* Task instructions *
Render everything from the line containing "Add to Wishlist" down to the line containing "Adet Yastık Kılıfı,düz Çarşaf" in the records below as a Markdown table. Give it two columns, No. for the row number and Line for the text, and leave out any blank lines.

* Records supplied *
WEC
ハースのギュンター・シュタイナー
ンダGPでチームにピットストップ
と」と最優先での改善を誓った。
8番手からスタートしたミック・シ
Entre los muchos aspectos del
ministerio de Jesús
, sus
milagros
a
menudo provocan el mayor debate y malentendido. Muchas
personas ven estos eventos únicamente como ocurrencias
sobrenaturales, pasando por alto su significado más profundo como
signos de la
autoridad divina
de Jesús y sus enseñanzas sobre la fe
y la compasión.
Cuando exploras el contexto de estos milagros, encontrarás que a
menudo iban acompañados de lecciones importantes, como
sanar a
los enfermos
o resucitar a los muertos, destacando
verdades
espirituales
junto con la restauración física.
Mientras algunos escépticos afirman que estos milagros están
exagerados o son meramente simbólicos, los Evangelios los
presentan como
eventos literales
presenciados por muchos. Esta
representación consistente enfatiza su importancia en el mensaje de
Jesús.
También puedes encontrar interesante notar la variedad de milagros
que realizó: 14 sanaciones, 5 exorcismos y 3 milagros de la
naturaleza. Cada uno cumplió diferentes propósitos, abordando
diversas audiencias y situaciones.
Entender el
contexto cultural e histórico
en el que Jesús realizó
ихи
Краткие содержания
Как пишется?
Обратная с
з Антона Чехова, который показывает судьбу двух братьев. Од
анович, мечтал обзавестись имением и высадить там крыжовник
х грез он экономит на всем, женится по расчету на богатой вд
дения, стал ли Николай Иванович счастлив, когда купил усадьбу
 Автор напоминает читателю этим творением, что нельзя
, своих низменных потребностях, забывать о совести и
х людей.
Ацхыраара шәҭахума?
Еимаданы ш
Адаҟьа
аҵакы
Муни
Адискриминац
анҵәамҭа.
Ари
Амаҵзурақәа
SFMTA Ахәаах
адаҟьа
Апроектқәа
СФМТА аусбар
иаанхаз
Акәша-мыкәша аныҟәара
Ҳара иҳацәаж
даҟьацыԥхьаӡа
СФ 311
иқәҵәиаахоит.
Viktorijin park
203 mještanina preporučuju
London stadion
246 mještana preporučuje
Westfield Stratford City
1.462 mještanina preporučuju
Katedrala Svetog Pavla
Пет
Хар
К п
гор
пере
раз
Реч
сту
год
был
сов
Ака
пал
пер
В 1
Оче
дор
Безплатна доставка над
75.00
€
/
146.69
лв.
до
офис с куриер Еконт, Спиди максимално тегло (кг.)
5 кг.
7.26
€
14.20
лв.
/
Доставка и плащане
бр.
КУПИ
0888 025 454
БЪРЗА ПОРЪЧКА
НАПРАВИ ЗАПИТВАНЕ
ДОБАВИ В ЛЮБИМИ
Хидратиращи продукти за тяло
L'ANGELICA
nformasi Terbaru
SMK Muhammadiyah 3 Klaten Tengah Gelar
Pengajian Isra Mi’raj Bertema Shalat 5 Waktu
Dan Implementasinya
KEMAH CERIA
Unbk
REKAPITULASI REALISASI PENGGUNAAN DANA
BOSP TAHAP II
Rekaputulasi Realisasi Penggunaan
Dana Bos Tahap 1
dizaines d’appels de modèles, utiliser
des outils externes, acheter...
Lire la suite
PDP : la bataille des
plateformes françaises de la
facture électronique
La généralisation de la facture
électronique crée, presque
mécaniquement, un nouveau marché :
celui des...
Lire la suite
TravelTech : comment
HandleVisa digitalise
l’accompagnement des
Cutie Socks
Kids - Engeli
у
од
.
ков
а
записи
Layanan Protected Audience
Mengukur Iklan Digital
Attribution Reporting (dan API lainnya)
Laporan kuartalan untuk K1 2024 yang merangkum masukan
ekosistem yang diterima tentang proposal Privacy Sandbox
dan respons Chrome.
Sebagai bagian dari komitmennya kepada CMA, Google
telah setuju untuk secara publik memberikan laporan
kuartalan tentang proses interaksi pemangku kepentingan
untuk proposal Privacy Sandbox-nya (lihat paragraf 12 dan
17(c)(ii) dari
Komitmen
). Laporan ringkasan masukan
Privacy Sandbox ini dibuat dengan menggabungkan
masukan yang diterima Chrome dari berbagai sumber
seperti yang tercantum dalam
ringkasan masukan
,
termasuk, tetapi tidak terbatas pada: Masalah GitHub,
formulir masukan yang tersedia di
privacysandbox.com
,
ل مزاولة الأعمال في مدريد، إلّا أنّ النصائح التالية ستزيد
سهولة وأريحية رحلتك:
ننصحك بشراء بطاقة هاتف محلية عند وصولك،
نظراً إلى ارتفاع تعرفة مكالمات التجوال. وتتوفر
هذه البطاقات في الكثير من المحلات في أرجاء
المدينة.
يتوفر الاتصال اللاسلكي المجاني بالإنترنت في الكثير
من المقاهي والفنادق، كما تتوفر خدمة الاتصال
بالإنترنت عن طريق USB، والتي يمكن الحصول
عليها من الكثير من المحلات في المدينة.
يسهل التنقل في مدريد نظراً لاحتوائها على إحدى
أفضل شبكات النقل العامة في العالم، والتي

...

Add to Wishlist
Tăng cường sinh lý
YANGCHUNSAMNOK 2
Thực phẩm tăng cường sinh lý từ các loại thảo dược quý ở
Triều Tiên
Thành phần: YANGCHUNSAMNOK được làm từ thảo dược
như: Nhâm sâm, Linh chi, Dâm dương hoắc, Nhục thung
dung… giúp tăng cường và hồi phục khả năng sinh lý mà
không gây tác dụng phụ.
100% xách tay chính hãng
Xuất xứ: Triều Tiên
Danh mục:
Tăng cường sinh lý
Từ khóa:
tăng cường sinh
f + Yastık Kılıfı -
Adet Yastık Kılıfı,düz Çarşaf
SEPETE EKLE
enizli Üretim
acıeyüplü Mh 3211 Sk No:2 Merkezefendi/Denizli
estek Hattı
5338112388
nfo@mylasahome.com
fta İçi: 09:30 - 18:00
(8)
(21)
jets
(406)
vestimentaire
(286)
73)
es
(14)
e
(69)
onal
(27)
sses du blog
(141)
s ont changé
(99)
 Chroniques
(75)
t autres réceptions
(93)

* * *

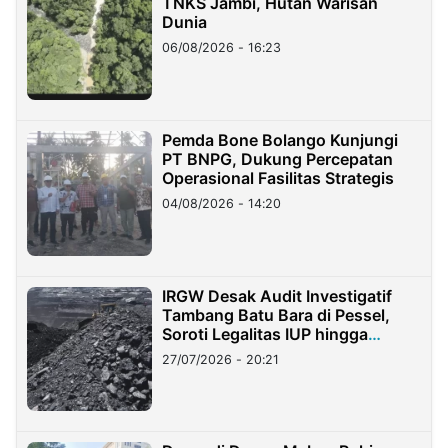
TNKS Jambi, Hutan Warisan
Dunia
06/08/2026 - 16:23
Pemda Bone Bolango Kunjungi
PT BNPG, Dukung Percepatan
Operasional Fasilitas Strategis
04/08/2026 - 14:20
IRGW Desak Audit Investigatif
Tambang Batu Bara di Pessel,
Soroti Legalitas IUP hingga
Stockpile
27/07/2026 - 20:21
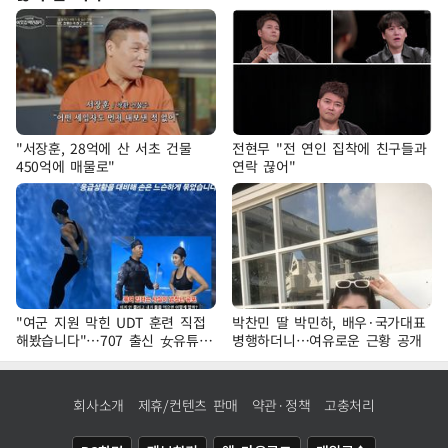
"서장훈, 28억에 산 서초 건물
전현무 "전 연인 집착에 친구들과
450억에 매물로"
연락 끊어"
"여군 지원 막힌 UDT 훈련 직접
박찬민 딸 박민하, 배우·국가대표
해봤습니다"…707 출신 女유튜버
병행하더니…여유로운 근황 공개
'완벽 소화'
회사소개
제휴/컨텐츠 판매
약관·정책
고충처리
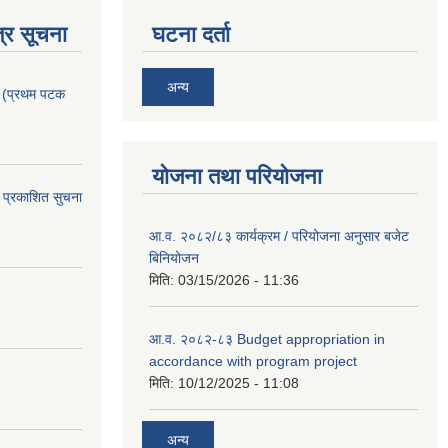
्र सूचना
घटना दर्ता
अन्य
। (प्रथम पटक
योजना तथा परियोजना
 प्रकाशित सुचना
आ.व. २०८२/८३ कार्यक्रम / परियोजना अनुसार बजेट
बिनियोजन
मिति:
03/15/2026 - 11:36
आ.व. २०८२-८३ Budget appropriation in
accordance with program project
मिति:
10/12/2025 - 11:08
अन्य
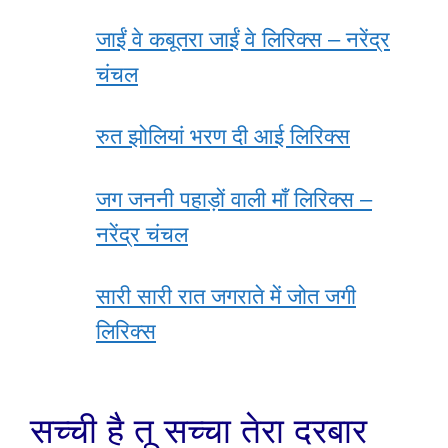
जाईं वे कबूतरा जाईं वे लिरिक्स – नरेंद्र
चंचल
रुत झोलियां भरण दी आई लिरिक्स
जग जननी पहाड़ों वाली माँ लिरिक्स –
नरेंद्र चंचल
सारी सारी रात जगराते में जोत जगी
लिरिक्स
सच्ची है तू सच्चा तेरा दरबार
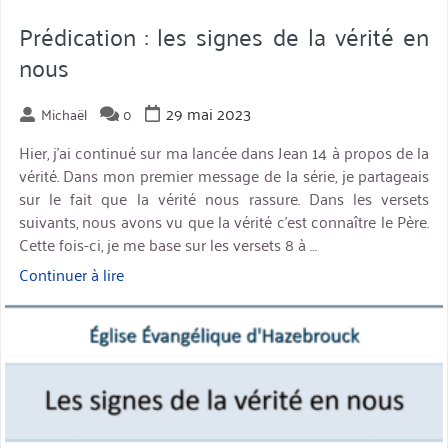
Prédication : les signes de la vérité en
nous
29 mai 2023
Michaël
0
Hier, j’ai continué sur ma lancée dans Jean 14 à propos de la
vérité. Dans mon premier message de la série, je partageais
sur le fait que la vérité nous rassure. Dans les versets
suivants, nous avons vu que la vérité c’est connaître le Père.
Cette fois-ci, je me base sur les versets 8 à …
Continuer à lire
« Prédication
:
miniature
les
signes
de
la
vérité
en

* Written response *
| No. | Line |
|---|---|
| 1 | Add to Wishlist |
| 2 | Tăng cường sinh lý |
| 3 | YANGCHUNSAMNOK 2 |
| 4 | Thực phẩm tăng cường sinh lý từ các loại thảo dược quý ở |
| 5 | Triều Tiên |
| 6 | Thành phần: YANGCHUNSAMNOK được làm từ thảo dược |
| 7 | như: Nhâm sâm, Linh chi, Dâm dương hoắc, Nhục thung |
| 8 | dung… giúp tăng cường và hồi phục khả năng sinh lý mà |
| 9 | không gây tác dụng phụ. |
| 10 | 100% xách tay chính hãng |
| 11 | Xuất xứ: Triều Tiên |
| 12 | Danh mục: |
| 13 | Tăng cường sinh lý |
| 14 | Từ khóa: |
| 15 | tăng cường sinh |
| 16 | f + Yastık Kılıfı - |
| 17 | Adet Yastık Kılıfı,düz Çarşaf |